White Paper

Allocating railway traffic with QUBO

What is the optimal train/track combination required to maximise the performance of a station, while guaranteeing the end user a high quality service?

The complexity of railway management

The management of train routing within a station is a complex problem, which requires the consideration of a multitude of constraints: the topology of the station, the management of the simultaneous arrival of several trains, the use of a specific optimisation logic, the rigidity of the railway network, as well as delays and malfunctions that are often difficult to predict. In particular, handling unexpected situations in an inadequate or untimely manner can generate repercussions thousands of miles away, causing disruptions and difficulties for end users.

Optimising Station Performance
with Quantum Computing

In reality, train/track planning is often carried out using a semi-manual approach, with the framing of the problem within a linear model aimed at ensuring simplification at the expense of efficiency. In this context, however, Quantum Computing can represent a valid solution for enhancing performance efficiency thanks to its calculation speed.

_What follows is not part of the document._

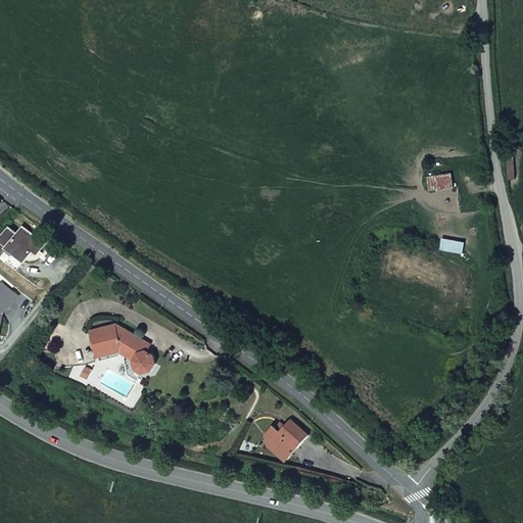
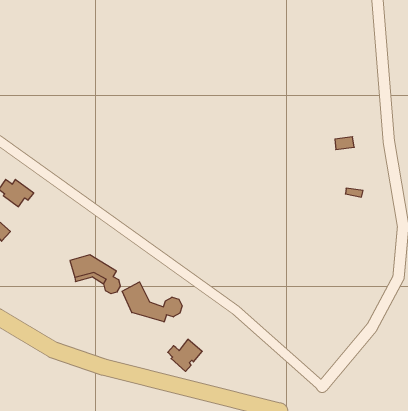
building: none -> [122,282,182,322]
building: [260,419,304,460] -> [168,339,202,371]

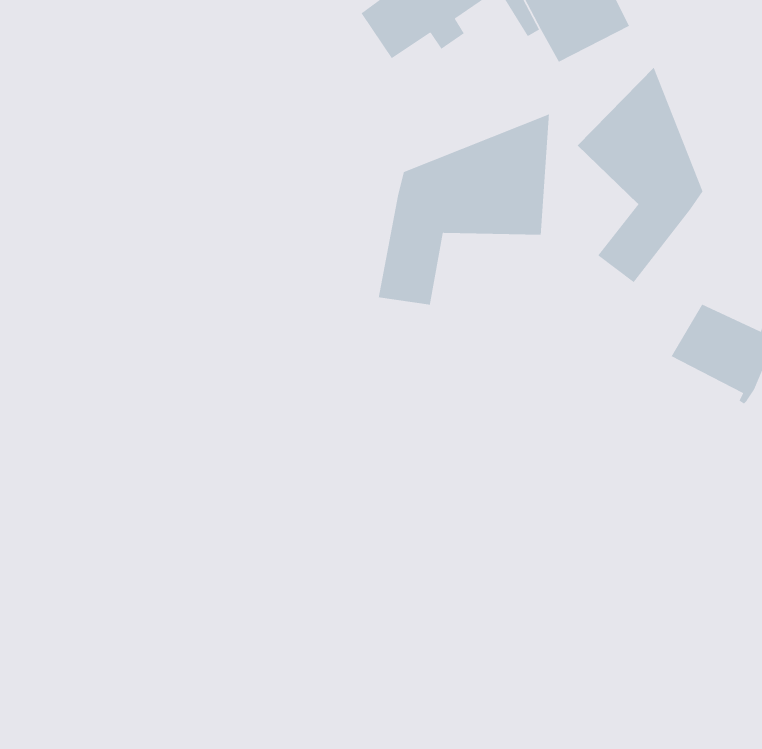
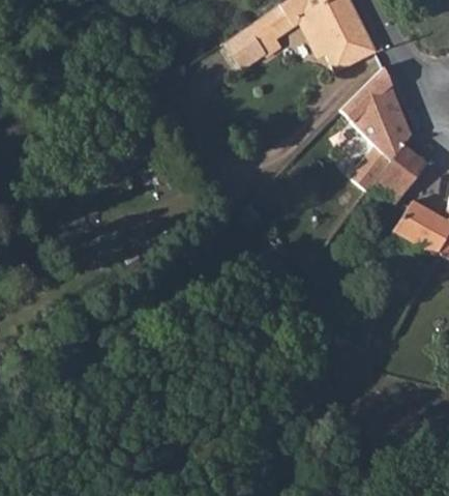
building: [378,113,550,305] -> none
building: none -> [375,150,427,207]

Reply has exploited its potential by creating a QUBO model, an acronym for Quadratic Unconstrained Binary Optimisation. It is a mathematical formalism designed to describe quadratic and binary variable combinatorial optimisation problems, and then solve them easily through the quantum capability.

Picture

Reply experimentation within an Italian railway station

Starting from the timetable of a medium-large Italian station, the Reply team modelled the facts using the QUBO algorithm, defining a series of constraints to help optimise the station’s traffic flow and improve the end user experience.
The results obtained thus far were highly effective: the management being trialled was able to optimise the use of the available tracks and increase the capacity of the railway lines, while also reducing the walking distance that passengers needed to cover to make a connection within the station, thus also improving the user experience.

Where Reply can
make a difference

Reply has launched a multi-disciplinary research group dedicated to quantum computing, focused on testing the potential of this technology and developing concrete solutions for companies and businesses. More specifically, the work conducted by the Reply team focuses on quantum optimisation algorithms, including the creation of concrete case studies and collaboration with international players. In the rail mobility sector, the practice developed by Reply has demonstrated the potential to manage the Train Platforming Problem (TPP) successfully through an automated and quantum-based approach.